* [HOW TO COMPLETE THIS TASK]
From the line containing "parallel parking to" to the last line of the records, reproduce every line exactly and print nothing else.
#### MATERIALS PROVIDED ####
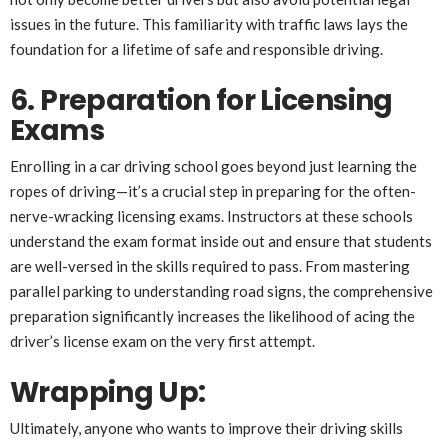
issues in the future. This familiarity with traffic laws lays the
foundation for a lifetime of safe and responsible driving.
6. Preparation for Licensing
Exams
Enrolling in a car driving school goes beyond just learning the
ropes of driving—it’s a crucial step in preparing for the often-
nerve-wracking licensing exams. Instructors at these schools
understand the exam format inside out and ensure that students
are well-versed in the skills required to pass. From mastering
parallel parking to understanding road signs, the comprehensive
preparation significantly increases the likelihood of acing the
driver’s license exam on the very first attempt.
Wrapping Up:
Ultimately, anyone who wants to improve their driving skills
####
* [OUTPUT BELOW]
parallel parking to understanding road signs, the comprehensive
preparation significantly increases the likelihood of acing the
driver’s license exam on the very first attempt.
Wrapping Up:
Ultimately, anyone who wants to improve their driving skills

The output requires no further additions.